Retrieval-augmented tools, AI products that are configured to cite their sources and show you the underlying documents, are generally more reliable than unrestricted chat interfaces. They still hallucinate, but the citations are usually verifiable.
Fact-check browsers and extensions scan text for known claims and flag mismatches with reliable databases.
Plagiarism and AI-content detectors like GPTZero, Copyleaks, and Originality.ai can help you identify when content you've received was AI-generated in the first place, which is the upstream signal that hallucinations might be present.
AuthentiLens scans suspicious content (text, image, audio, video, social-profile, and website) for AI-generation signals as well as scam and impersonation patterns. If someone sends you a "court notice," an "FTC warning," a "medical report," or a "family emergency" message and you are unsure whether it is real, paste it into AuthentiLens and we'll flag the AI signals and the manipulation patterns in seconds. Run your scan now.
How to build an "AI hygiene" habit
Three principles you can apply every day.
Assume AI output is a first draft. Use it as a starting point. Edit, verify, and add human judgment before you ship anything: an email, a report, a decision.
Maintain a personal list of "things I will never rely on AI alone for." Medical advice. Legal advice. Financial decisions that exceed some threshold. Anything safety-related. Anything that cites a specific authority you have not personally verified.
Treat formality and fluency as the absence of evidence, not the presence of it. A well-formatted bill, a well-written email, a confident quote, these used to be weak signals of authenticity. They are not anymore. Only primary sources and independent verification carry that weight.
Sources
Frequently asked questions
- What is an AI hallucination?
- An AI hallucination is content that a language model produces which looks factually correct but is false. It includes fabricated citations, invented statistics, non-existent quotes, wrong dates, and imaginary URLs. The model is not lying intentionally, it is generating plausible text without access to a reliable fact-check.
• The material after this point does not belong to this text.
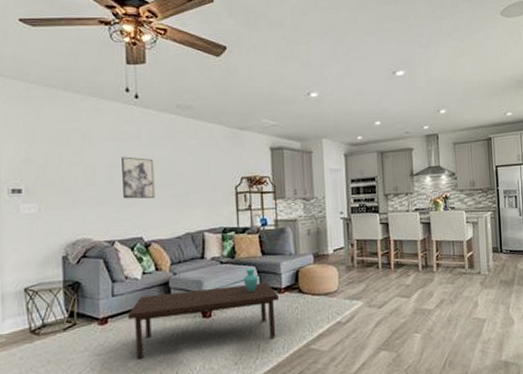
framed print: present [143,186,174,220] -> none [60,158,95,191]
- Why do AI models hallucinate?
- Language models are trained to produce fluent output, not to be truthful. They have no internal mechanism to reliably say 'I don't know.' They interpolate from training-data patterns, and when a real answer is missing, they continue producing anyway.
- How common are AI hallucinations?
- Rates vary by model and task. Studies have found hallucination rates as low as a few percent on well-covered factual questions and as high as 30 to 50 percent on narrow or recent topics. Researcher Damien Charlotin has catalogued more than 330 documented AI hallucination cases in court filings alone.
- What is the Sullivan & Cromwell AI hallucination case?
- In April 2026, the law firm Sullivan & Cromwell filed an emergency motion in U.S. Bankruptcy Court containing at least 28 fabricated citations generated by AI. The firm apologized and acknowledged its AI-use policy had not been followed.
- How do I verify an AI-generated citation?
- Paste it into Google Scholar or the relevant primary database. A real case, statute, or journal article will resolve immediately. A hallucinated one will not. If the citation doesn't resolve, treat the surrounding claim as unreliable.
- Can AI hallucinations be used in scams?
- Yes. Scammers now use AI to generate formal-looking counterfeit documents such as fake subpoenas, IRS notices, court orders, and police reports that cite invented statutes and case numbers. The formality of a document is no longer evidence of its authenticity.